# Not sure if I want to walk for the graduation ceremony



## iheartkpop (Jun 14, 2012)

So I graduated with an Associate's Degree since the fall semester of 2015 and I'm deciding whether I want to walk for the graduation ceremony that is coming up in May. I don't have any friends who will be there to support me, only my family members that can make it that day. However, I'm not quite sure if I want to spend money on cap and gown. I'd rather save that up for when I receive my Bachelor's Degree and other important things because I'm currently unemployed. I don't know really.


----------



## thetown (Aug 16, 2014)

Graduation ceremonies aren't that big of a deal, but it might be for your family. If you think your family would love to come to the ceremony, you should go. My high school teacher said that he didn't remember his high school or college graduations, but he remembered every moment of his daughters' graduations.

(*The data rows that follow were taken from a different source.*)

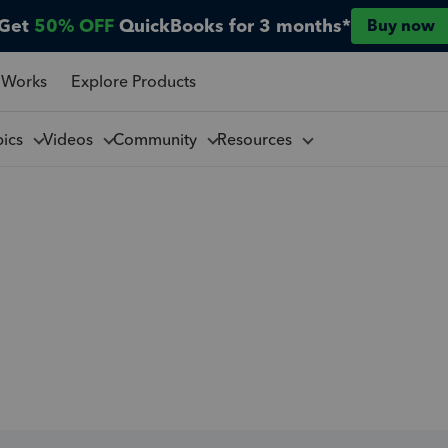
Get
50% OFF
QuickBooks for 3 months*
Buy now
 Works
Explore Products
pics
Videos
Community
Resources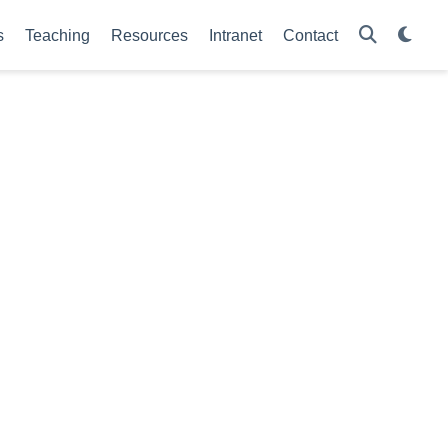
s
Teaching
Resources
Intranet
Contact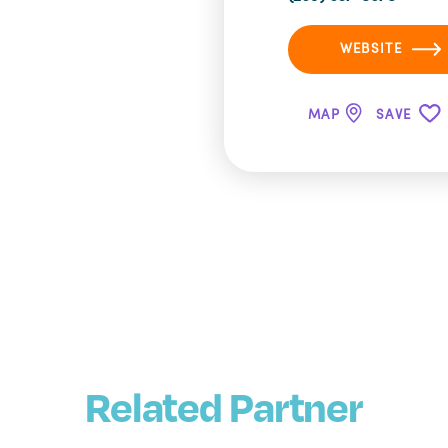
WEBSITE
MAP
SAVE
Related Partner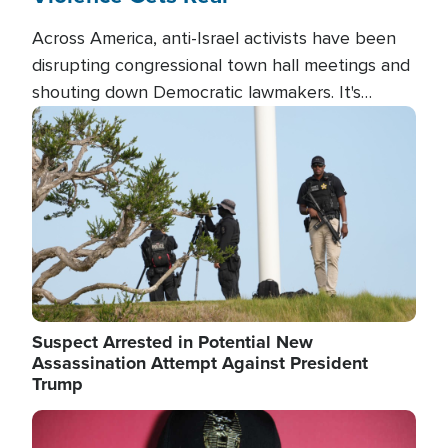
Across America, anti-Israel activists have been
disrupting congressional town hall meetings and
shouting down Democratic lawmakers. It's
almost always about support for Israel.
Image
Suspect Arrested in Potential New
Assassination Attempt Against President
Trump
Image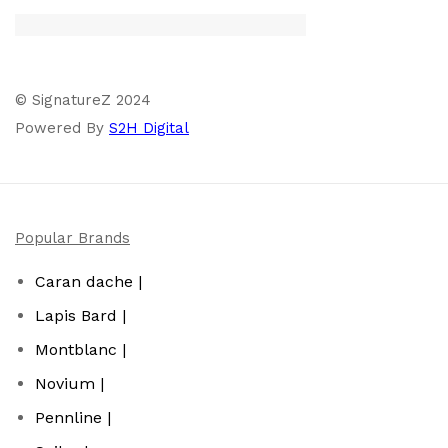
© SignatureZ 2024
Powered By
S2H Digital
Popular Brands
Caran dache |
Lapis Bard |
Montblanc |
Novium |
Pennline |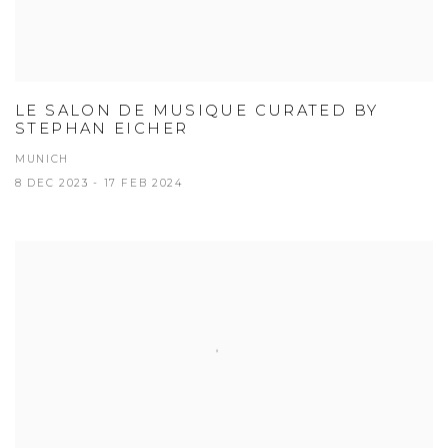
LE SALON DE MUSIQUE CURATED BY
STEPHAN EICHER
MUNICH
8 DEC 2023 - 17 FEB 2024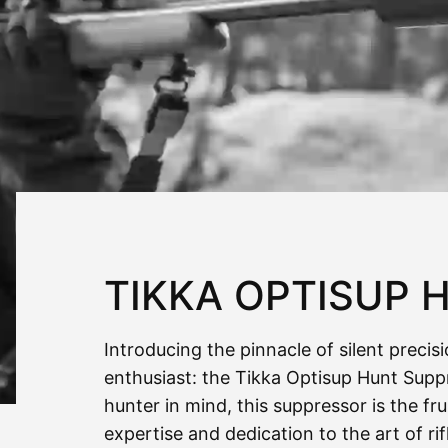
TIKKA OPTISUP 
Introducing the pinnacle of silent precis
enthusiast: the Tikka Optisup Hunt Supp
hunter in mind, this suppressor is the fr
expertise and dedication to the art of ri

But I agree that graduations are expensive with all the dumb things that you have to purchase.


----------



## Kevin001 (Jan 2, 2015)

I would do it especially if you have family that want to see you. Its special even though its just an associates. Are gaps n gowns expensive? I can't remember, maybe it came with my tuition? :stu


----------



## chatsnaps (Jan 21, 2016)

I remember that I didn't want to go to my highschool graduation. What was the point? I would just get my diploma mailed to me anyways. My mom made me go saying that I would regret it if I didn't. I was nervous and panicky and it was awkward but looking back, it was such a good memory and it was also fun. Of course people are nervous, I can guarantee you that I wasn't the only one there who was nervous. I think that you should go, you may regret it if you don't. Afterall, you only graduate so many times. I would attend both graduations if I was you because hey, they make memories. 
How much do you have to pay for the gap and gown?
I thought it was included!


----------



## 8888 (Oct 16, 2014)

For me walking would give me an anxiety attack, but I have generalized anxiety disorder. If your anxiety is purely social this may not be true for you. You would know best. I can't decide for you.


----------



## JustALonelyHeart (Nov 20, 2015)

Question is, do you want your family members to be there for your graduation ceremony or not?Does it matter to you how they feel about it, if they would want you to go or not, and if they'd be happy to see you at your ceremony or not?No matter what the rest of the world thinks, it all comes down to how you feel and to what you want.No one can force you to go if you don't feel it right.
Financially it might be a good idea not to go and that way to save up for another occasion.
Good luck no matter what you decide and congrats on your graduation.


----------